Input data:
[Start of section]

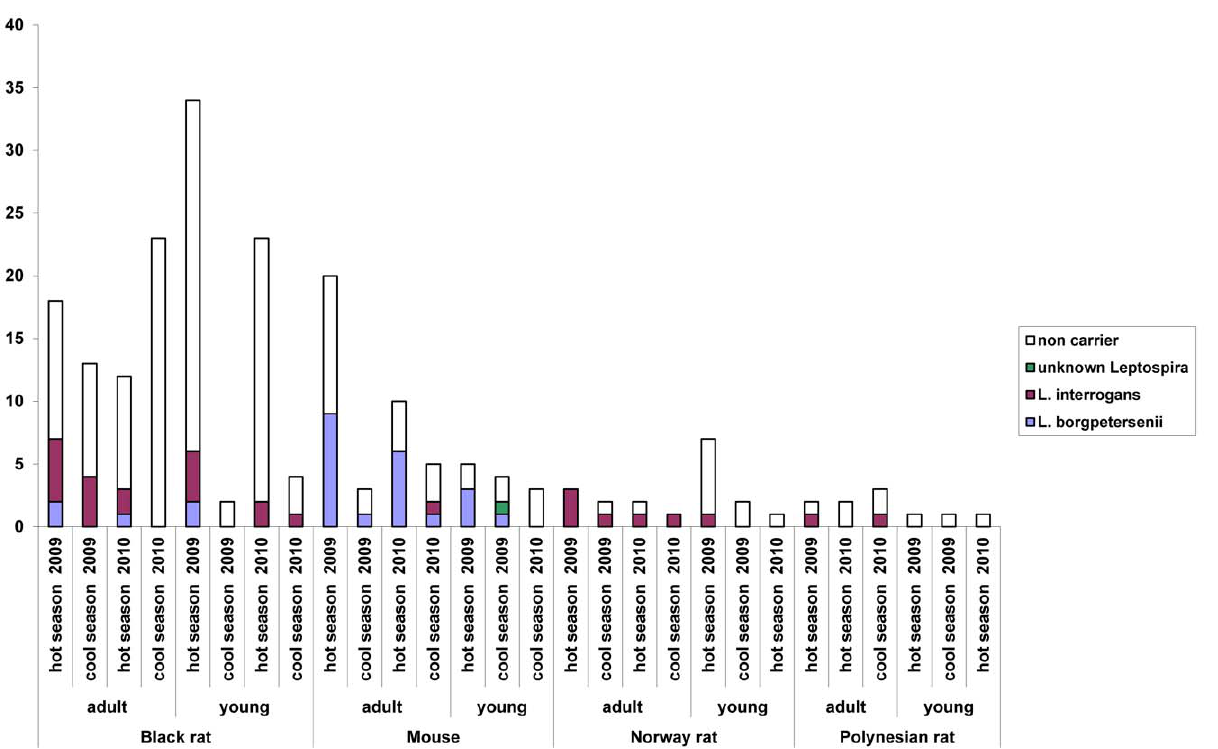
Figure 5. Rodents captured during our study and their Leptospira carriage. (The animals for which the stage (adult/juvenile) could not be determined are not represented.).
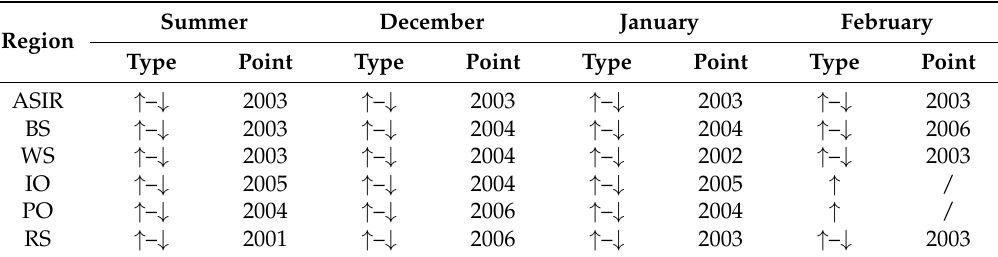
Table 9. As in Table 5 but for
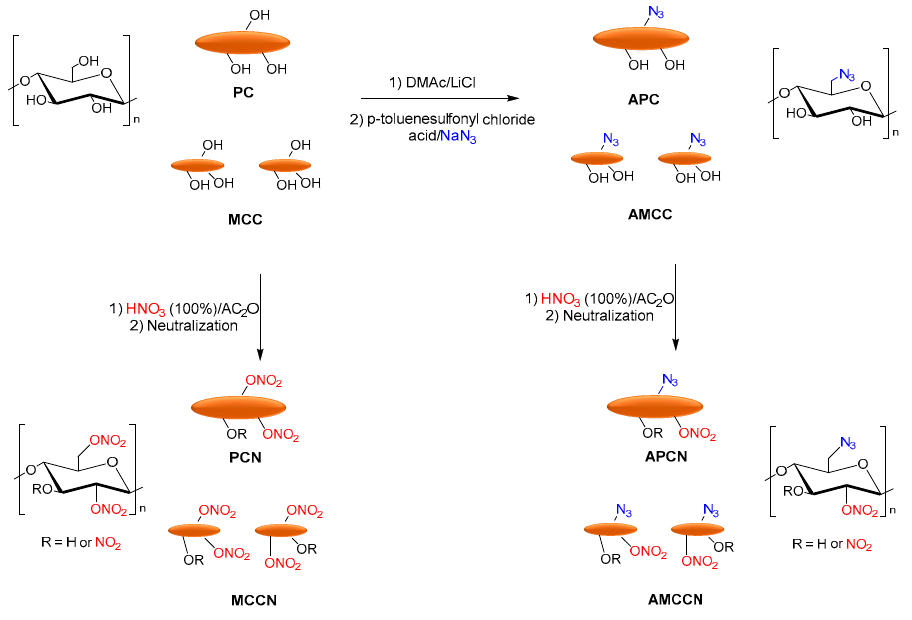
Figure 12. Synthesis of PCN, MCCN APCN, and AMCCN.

[End of section]

What to produce:
In copying the material, drop all pictures and keep everything else identical.

Output of the exercise:
Figure 5. Rodents captured during our study and their Leptospira carriage. (The animals for which the stage (adult/juvenile) could not be determined are not represented.).
Table 9. As in Table 5 but for
Figure 12. Synthesis of PCN, MCCN APCN, and AMCCN.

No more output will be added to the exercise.